5

514 67 26
                                    

Yaralı ayağına masaj yaparken bedeninin önceki gibi acıdan gerilmediğini fark etmiştin. İlaçlar işe yaramıştı.
Başlarda ayağını birazcık hareket ettirdiğinde acıdan kıvranırdı. Her ne kadar sana söylemese de masaj yaparken ellerini yumruk yapar, istemeden bedenini gererdi. Çok acıdığındaysa ağzından küçük bir inilti çıkardı. Ama şimdi bunlar yoktu.

Ayağının sargılarını da değiştirdiğinde geri çekildin. Ayağa kalkıp ellerini yıkamaya başladın.

"Yaran iyice iyleşmiş Levi. Artık masaj yaparken acı hissetmiyorsun. Bu çok iyi bir şey."

"Yani yürüye bilecek miyim?"

"Şimdi değil ama bir hafta sonra doktora görüneceğiz. Eğer o da izin verirse artık yürüme antrenmanlarına başlarız."

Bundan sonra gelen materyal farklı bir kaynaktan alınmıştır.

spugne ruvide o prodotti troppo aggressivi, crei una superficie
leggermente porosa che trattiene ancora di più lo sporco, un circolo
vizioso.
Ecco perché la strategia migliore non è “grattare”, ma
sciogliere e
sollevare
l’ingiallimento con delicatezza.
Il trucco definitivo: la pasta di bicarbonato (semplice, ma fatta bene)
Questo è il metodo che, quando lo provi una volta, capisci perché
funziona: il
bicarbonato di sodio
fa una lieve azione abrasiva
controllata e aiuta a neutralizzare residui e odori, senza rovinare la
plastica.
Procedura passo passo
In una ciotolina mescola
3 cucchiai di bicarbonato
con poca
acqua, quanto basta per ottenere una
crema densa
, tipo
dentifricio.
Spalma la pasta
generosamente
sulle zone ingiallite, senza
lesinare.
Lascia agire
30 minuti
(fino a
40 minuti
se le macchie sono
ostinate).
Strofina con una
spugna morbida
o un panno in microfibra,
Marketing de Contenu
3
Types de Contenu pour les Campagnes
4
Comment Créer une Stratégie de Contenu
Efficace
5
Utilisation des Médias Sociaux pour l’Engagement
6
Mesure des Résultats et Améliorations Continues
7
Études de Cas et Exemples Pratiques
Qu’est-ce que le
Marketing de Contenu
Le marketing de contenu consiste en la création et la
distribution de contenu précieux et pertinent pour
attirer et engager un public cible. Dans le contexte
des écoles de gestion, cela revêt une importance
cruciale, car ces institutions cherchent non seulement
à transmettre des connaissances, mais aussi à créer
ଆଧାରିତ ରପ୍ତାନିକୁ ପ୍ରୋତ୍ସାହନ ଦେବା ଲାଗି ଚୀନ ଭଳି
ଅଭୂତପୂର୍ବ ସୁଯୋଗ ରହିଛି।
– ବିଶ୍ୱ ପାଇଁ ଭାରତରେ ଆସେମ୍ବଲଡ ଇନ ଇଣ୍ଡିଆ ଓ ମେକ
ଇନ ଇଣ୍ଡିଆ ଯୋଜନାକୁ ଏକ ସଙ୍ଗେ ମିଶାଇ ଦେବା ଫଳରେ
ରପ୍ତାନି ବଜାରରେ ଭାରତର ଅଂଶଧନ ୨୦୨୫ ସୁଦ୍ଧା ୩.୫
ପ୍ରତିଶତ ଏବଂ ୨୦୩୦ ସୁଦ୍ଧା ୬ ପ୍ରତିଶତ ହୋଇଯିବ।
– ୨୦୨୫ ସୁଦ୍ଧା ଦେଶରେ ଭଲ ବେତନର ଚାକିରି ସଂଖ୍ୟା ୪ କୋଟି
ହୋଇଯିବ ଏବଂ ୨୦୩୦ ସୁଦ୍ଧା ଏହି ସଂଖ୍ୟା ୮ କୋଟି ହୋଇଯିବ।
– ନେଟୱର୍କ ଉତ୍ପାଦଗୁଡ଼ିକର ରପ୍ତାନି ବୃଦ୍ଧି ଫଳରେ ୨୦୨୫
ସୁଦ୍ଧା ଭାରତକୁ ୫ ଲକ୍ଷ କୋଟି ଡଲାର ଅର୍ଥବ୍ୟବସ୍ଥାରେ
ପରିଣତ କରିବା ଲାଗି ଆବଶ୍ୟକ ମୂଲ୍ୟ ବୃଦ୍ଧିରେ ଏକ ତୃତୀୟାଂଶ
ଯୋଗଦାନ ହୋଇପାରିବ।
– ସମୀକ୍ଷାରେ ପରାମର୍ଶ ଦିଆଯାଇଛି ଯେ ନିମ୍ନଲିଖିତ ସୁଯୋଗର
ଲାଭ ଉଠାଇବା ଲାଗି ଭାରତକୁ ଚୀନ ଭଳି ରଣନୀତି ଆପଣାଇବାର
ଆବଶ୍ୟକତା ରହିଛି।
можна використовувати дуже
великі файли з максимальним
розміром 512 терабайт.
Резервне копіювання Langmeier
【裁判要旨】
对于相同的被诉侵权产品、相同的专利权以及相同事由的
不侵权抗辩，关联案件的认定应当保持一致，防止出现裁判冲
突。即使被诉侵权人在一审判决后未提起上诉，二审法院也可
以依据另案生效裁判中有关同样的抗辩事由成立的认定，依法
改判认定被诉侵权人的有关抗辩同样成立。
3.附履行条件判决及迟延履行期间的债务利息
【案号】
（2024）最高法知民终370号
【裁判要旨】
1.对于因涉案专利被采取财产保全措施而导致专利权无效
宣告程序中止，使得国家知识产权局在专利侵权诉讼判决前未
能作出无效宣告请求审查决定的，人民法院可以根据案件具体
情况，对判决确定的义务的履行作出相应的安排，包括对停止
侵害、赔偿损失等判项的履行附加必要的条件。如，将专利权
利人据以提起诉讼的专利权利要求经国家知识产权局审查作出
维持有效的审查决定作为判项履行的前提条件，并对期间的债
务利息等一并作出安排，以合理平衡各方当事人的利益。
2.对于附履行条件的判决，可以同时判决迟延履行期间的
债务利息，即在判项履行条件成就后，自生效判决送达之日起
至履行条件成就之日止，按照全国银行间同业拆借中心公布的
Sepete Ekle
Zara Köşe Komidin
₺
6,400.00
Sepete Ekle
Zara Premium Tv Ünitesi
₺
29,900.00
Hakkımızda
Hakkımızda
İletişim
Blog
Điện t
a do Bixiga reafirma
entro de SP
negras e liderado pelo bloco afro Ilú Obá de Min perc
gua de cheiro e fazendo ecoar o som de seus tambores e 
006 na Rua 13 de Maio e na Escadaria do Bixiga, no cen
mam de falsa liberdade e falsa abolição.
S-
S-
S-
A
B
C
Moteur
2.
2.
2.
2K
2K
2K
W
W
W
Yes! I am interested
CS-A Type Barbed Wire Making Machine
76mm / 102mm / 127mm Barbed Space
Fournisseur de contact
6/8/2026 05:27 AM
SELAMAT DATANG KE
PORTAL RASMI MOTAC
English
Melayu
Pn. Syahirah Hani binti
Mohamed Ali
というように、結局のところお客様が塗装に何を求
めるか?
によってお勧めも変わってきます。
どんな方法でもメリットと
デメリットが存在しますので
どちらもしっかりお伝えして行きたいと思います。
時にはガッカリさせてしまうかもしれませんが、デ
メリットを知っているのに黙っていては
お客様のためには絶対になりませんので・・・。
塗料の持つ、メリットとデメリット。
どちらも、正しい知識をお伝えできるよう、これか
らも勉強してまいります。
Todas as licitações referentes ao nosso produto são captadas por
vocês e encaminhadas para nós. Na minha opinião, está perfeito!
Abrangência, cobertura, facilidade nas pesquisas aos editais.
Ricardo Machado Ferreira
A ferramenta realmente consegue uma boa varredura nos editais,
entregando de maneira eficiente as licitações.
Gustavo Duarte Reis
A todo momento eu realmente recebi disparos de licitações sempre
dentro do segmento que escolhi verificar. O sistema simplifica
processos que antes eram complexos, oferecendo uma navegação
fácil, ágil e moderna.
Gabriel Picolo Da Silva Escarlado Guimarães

Aradan üç hafta geçmişti. Bu zaman biçiminde Levi çok garip hareketler yapıyordu.
Çoğu zaman onu küçük bir kâğıtı dikkatle okurken görüyordun. Sen geldiğindeyse hemen onu saklıyor ve senden kaçıyordu.
Bazen çok duygusallaşıyordu yanında. Heyecan, sevinç ve bu gibi duyguları hiç çekinmeden gösteriyordu. Bazensede sen hiç orda yokmuşsun gibi davranıyordu.

Senle ilgili her şeye meraklıydı. En ufak bir şey söylediğinde ve ya düşüncelere daldığında onlar hakkında çokça soru soruyordu.

"Tch. Yine ne düşünüyorsun velet?" Kafanı ona çevirdiğinde yanında olduğunu gördün.

"Ah. Hiç bir şey düşünmüyordum Levi." Saate baktığında öğle yemeğinin vaktinin geldiğini farkettin. Dolapta yemek vardı. Sadece sofra hazırlanmalıydı.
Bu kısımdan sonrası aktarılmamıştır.